One of the most popular cross-blockchain bridges may have been the victim of a hack worth over $250 million on Wednesday.
In a tweet, the project’s official Twitter handle confirmed that the bridge is currently down while the team investigates a potential exploit, and the official website simply reads “Portal is Temporarily Unavailable.”
On-chain analysts called attention to a 80,000 ETH transaction from wormhole to an address currently in possession of over $250 million worth of ETH.
In a tweet, prominent pseudonymous Paradigm security researcher “samczsun” noted that the Wormhole team has reached out to the exploiter’s address on the Ethereum network, offering a $10 million bounty for returning the funds.
— samczsun (@samczsun) February 2, 2022
The hack has raised alarm in DeFi circles, as it now means that ETH that has been bridged to Solana may be unbacked.
Cross-blockchain bridges often work by taking an asset, such as ETH, and locking it in a contract to issue a parallel asset on the bridged chain.
It is not immediately clear what the ramifications for Solana lending markets and other protocols might be if the ETH issued by Wormhole cannot be bridged back to the Ethereum main chain and is now valueless.

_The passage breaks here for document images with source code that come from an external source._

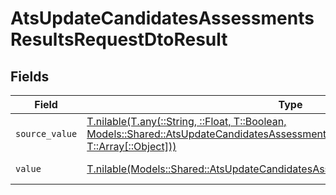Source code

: # AtsUpdateCandidatesAssessmentsResultsRequestDtoResult


## Fields

| Field                                                                                                                                                                                                                      | Type                                                                                                                                                                                                                       | Required                                                                                                                                                                                                                   | Description                                                                                                                                                                                                                | Example                                                                                                                                                                                                                    |
| -------------------------------------------------------------------------------------------------------------------------------------------------------------------------------------------------------------------------- | -------------------------------------------------------------------------------------------------------------------------------------------------------------------------------------------------------------------------- | -------------------------------------------------------------------------------------------------------------------------------------------------------------------------------------------------------------------------- | -------------------------------------------------------------------------------------------------------------------------------------------------------------------------------------------------------------------------- | -------------------------------------------------------------------------------------------------------------------------------------------------------------------------------------------------------------------------- |
| `source_value`                                                                                                                                                                                                             | [T.nilable(T.any(::String, ::Float, T::Boolean, Models::Shared::AtsUpdateCandidatesAssessmentsResultsRequestDto4, T::Array[::Object]))](../../models/shared/atsupdatecandidatesassessmentsresultsrequestdtosourcevalue.md) | :heavy_minus_sign:                                                                                                                                                                                                         | The source value of the test result.                                                                                                                                                                                       | Passed                                                                                                                                                                                                                     |
| `value`                                                                                                                                                                                                                    | [T.nilable(Models::Shared::AtsUpdateCandidatesAssessmentsResultsRequestDtoValue)](../../models/shared/atsupdatecandidatesassessmentsresultsrequestdtovalue.md)                                                             | :heavy_minus_sign:                                                                                                                                                                                                         | The result of the test.                                                                                                                                                                                                    | passed                                                                                                                                                                                                                     |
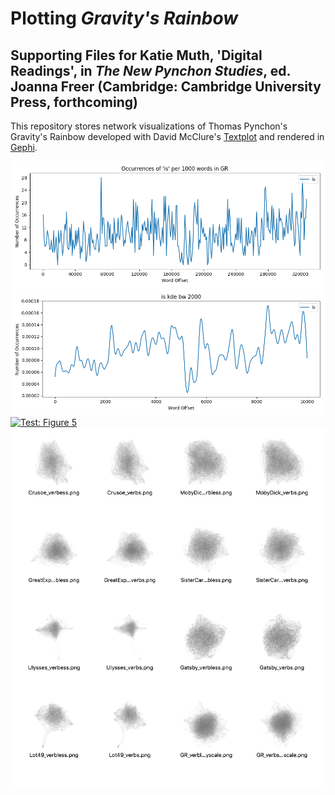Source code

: # Plotting *Gravity's Rainbow*
## Supporting Files for Katie Muth, 'Digital Readings', in *The New Pynchon Studies*, ed. Joanna Freer (Cambridge: Cambridge University Press, forthcoming)

This repository stores network visualizations of Thomas Pynchon's Gravity's Rainbow developed with David McClure's <a href = "https://github.com/davidmcclure/textplot">Textplot</a> and rendered in <a href = "https://gephi.org/">Gephi</a>.

[![Test: Figure 1](/Figure-1-reference.png)](https://raw.githubusercontent.com/krmuth/plot-gr/master/Figure-1-reference.png)
[![Test: Figure 2](/Figure-2-reference.png)](https://raw.githubusercontent.com/krmuth/plot-gr/master/Figure-2-reference.png)
[![Test: Figure 5](/Figure-5-reference.png)](https://raw.githubusercontent.com/krmuth/plot-gr/master/Figure-5-reference.png)
[![Test: Figure 7](/Figure-7-reference.png)](https://raw.githubusercontent.com/krmuth/plot-gr/master/Figure-7-reference.png)

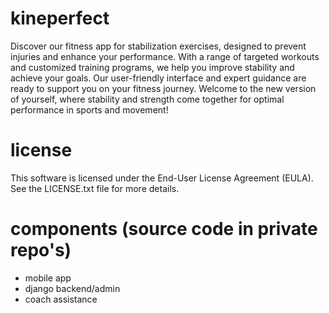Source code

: # kineperfect

Discover our fitness app for stabilization exercises, designed to prevent injuries and enhance your performance. With a range of targeted workouts and customized training programs, we help you improve stability and achieve your goals. Our user-friendly interface and expert guidance are ready to support you on your fitness journey. Welcome to the new version of yourself, where stability and strength come together for optimal performance in sports and movement!

# license

This software is licensed under the End-User License Agreement (EULA). See the LICENSE.txt file for more details.

# components (source code in private repo's)
* mobile app
* django backend/admin
* coach assistance
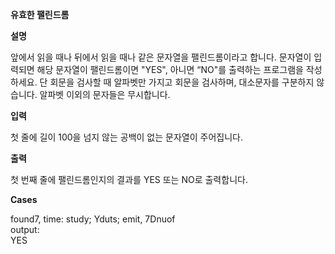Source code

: **유효한 팰린드롬**

**설명**

앞에서 읽을 때나 뒤에서 읽을 때나 같은 문자열을 팰린드롬이라고 합니다.
문자열이 입력되면 해당 문자열이 팰린드롬이면 "YES", 아니면 “NO"를 출력하는 프로그램을 작성하세요.
단 회문을 검사할 때 알파벳만 가지고 회문을 검사하며, 대소문자를 구분하지 않습니다.
알파벳 이외의 문자들은 무시합니다.

**입력**

첫 줄에 길이 100을 넘지 않는 공백이 없는 문자열이 주어집니다.

**출력**

첫 번째 줄에 팰린드롬인지의 결과를 YES 또는 NO로 출력합니다.

**Cases**

found7, time: study; Yduts; emit, 7Dnuof<br>
output:<br>
YES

Ironically, in a Reddit post in January, Ethereum co-founder Vitalik Buterin argued that bridges will not be popular in the future, due in part to risks to bridged asset backing:
My argument for why the future will be *multi-chain*, but it will not be *cross-chain*: there are fundamental limits to the security of bridges that hop across multiple “zones of sovereignty”. From https://t.co/3g1GUvuA3A: pic.twitter.com/tEYz8vb59b
— vitalik.eth (@VitalikButerin) January 7, 2022
CoinDesk has reached out to Certus One and others for comment and will update with their response.
This is a developing story and will be updated.